I agree, but I'm also painfully aware of man page incompleteness every time I'm on a non-OpenBSD system. I'd be grateful to anyone who chipped away at proper tagging for any GNU software. One should be able to :t to jump to the reference for any flag.

1 comments

That's impossible by means of how they're written. GNU still cares about operating systems that don't bundle the mdoc macros with their troff processor and don't use mandoc (which is... exactly only AIX and HP-UX at this point), so they write all their text in man so that they render correctly everywhere.

For tagging, the formatting would need to be redone to be mdoc, which breaks both the OSes mentioned above and would be an immensely arduous task at this point. Probably not going to happen.

Note GNU and and the Linux man-pages project are mostly outliers; everyone else that lives in BSD/illumos land has long since moved on to mdoc since like the 80s. See also https://www.usenix.org/system/files/login/articles/141-dzons...

+ + + +

Work instructions:
**a)** Do the following statements agree with the discussion of man page formatting? For each, answer yes or no and quote the deciding words of the discussion. (i) GNU writes all its manual text in man so that it renders correctly everywhere. (ii) The reply expects GNU manuals to be reformatted as mdoc. (iii) Systems in BSD/illumos land still mostly write their manuals in man.
**b)** Extend the discussion of man page formatting with a few more sentences that pick up after its final line.

+ + + +

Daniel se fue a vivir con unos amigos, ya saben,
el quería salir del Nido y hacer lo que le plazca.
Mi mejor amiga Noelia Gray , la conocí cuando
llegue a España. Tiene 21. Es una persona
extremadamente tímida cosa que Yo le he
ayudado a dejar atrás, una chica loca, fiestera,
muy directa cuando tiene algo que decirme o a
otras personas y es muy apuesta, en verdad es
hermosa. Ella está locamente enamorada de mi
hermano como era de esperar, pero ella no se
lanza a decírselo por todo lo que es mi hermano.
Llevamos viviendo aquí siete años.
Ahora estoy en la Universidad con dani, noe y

+ + + +

Expected results:
**a)**
(i) Yes: "so they write all their text in man so that they render correctly everywhere."
(ii) No: "Probably not going to happen."
(iii) No: "everyone else that lives in BSD/illumos land has long since moved on to mdoc since like the 80s."

**b)**
> That's impossible by means of how they're written. GNU still cares about operating systems that don't bundle the mdoc macros with their troff processor

Sudo supports such systems even though its manuals are written in mdoc.

The source tarball contains both the original mdoc manuals and man manuals, autogenerated by mandoc (https://mandoc.bsd.lv) which can convert mdoc to man—easy to do, since mdoc is a semantic format.

Then at build time one format or the other will be installed depending on how capable the system manpage formatter is.

Any project using mdoc pages could do the same thing. Projects using autotools could even copy Sudo’s autoconf macros for this.